Closer home, the Flipkart Group acquired a 100% stake in Bengaluru-based AR startup Scapic in November. According to Raghu Krishnananda, chief technology officer, Myntra, the company is already in talks with the Scapic team about its 3D modelling capabilities. “We are experimenting with AR/VR technology to build virtual try-on capabilities for apparel and beauty products and provide an immersive experience for users,” he says, adding that this will become an important part of customer experience and convenience in the future.
Beauty-tech retailer Boddess, which launched in the thick of the pandemic, has also invested in its own in-house proprietary AR/VR products. These came in useful during the pandemic. “Customers can make informed product decisions without going into stores,” says Ritika Sharma, founder and CEO of Boddess. It helps that virtual make-up trials work well, as Subramanian points out: The dynamic light setting in AR apps can blend the colour and texture to suit real-world lighting conditions. Dyuti Waghray, co-founder and partner of LipHue, a Hyderabad-based custom-lipstick brand, agrees. When LipHue opened in 2019, it offered a two-step in-store experience to create customised lipsticks. After the first lockdown last year, however, LipHue began deploying AR online. “We saw a lot of direct conversions where people tried and bought the lipstick off our website,” she says, adding that sales have gone up considerably since. Around 70% of sales are now online, she says.

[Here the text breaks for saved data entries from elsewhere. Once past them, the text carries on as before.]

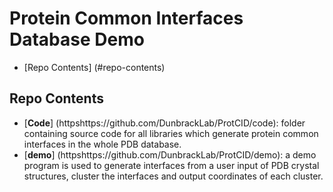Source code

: # Protein Common Interfaces Database Demo
-	[Repo Contents] (#repo-contents)

## Repo Contents
-	[**Code**] (httpshttps://github.com/DunbrackLab/ProtCID/code): folder containing source code for all libraries which generate protein common interfaces in the whole PDB database.
-	[**demo**]  (httpshttps://github.com/DunbrackLab/ProtCID/demo): a demo program is used to generate interfaces from a user input of PDB crystal structures, cluster the interfaces and output coordinates of each cluster.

Despite the interest consumers have shown in adopting AR/VR for clothes, the reality is that the technology may need some time to catch up. “While it may be easy to imagine the benefits of virtual try-on for fashion, accurate fit and complex features, like the drape of varied fabrics, can be particularly difficult to render effectively right now,” says a January 2020 paper published by the global consulting firm Deloitte. Also, body shapes vary considerably. As a result, it may be hard to get a perfect or even good-enough approximation of a customer’s body without an actual trial. Or at least very accurate measurements. “For a general fitting, the image-processing algorithms interfaced by the camera can calculate,” says Mathew. “However, with exact-fitting clothes like innerwear, for instance, it is best to measure manually.”
A store visit can be critical to customer decisions for other products too. For instance, when Gurugram, Haryana-based PR consultant Mansi Sangal wanted to pick up spectacles last year, she started by shortlisting a few styles on Lenskart. “It helped me get an idea of what shape would suit my face,” she says—but she went to the shop for the actual purchase. Since she didn’t want to touch or try on too many things at the store, she ended up looking at pieces she had already tried on using AR and finally picked one of them. “Seeing it in person helped me validate the choice a little more,” she says.

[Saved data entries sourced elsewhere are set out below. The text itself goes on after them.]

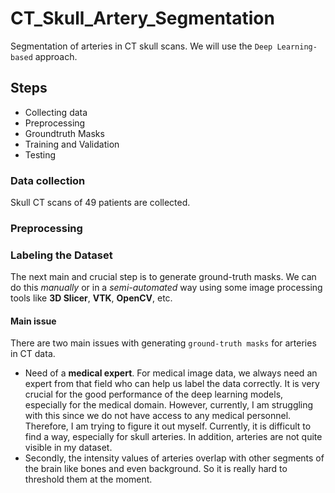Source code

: # CT_Skull_Artery_Segmentation
Segmentation of arteries in CT skull scans. We will use the `Deep Learning-based` approach.

## Steps
* Collecting data
* Preprocessing
* Groundtruth Masks
* Training and Validation
* Testing

### Data collection
Skull CT scans of 49 patients are collected.

### Preprocessing
### Labeling the Dataset
The next main and crucial step is to generate ground-truth masks. We can do this *manually* or in a *semi-automated* way using some image processing tools like **3D Slicer**, **VTK**, **OpenCV**, etc.

#### Main issue
There are two main issues with generating `ground-truth masks` for arteries in CT data.

* Need of a **medical expert**. For medical image data, we always need an expert from that field who can help us label the data correctly. It is very crucial for the good performance of the deep learning models, especially for the medical domain. However, currently, I am struggling with this since we do not have access to any medical personnel. Therefore, I am trying to figure it out myself. Currently, it is difficult to find a way, especially for skull arteries. In addition, arteries are not quite visible in my dataset.
* Secondly, the intensity values of arteries overlap with other segments of the brain like bones and even background. So it is really hard to threshold them at the moment.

The need to confirm one’s choice in-store is especially marked for luxury products, where “the experience of touching and feeling an exquisite design is paramount to the purchasing decision”, as Mathew points out. What would work best for luxury in general, he believes, is a hybrid model—shortlisting something at home and heading to the store for the final decision. “An AR/AI intervention may enhance the selection and trial process.”
Take, for instance, jewellery, a potentially big-ticket purchase. People may ultimately prefer to use AR to select items, walking into the store for the purchase, says Saraogi. Not only will this speed up the purchase decision, it can also offer access to more inventory.
“AR generates far more leads,” she says. “And this is something that will only grow.”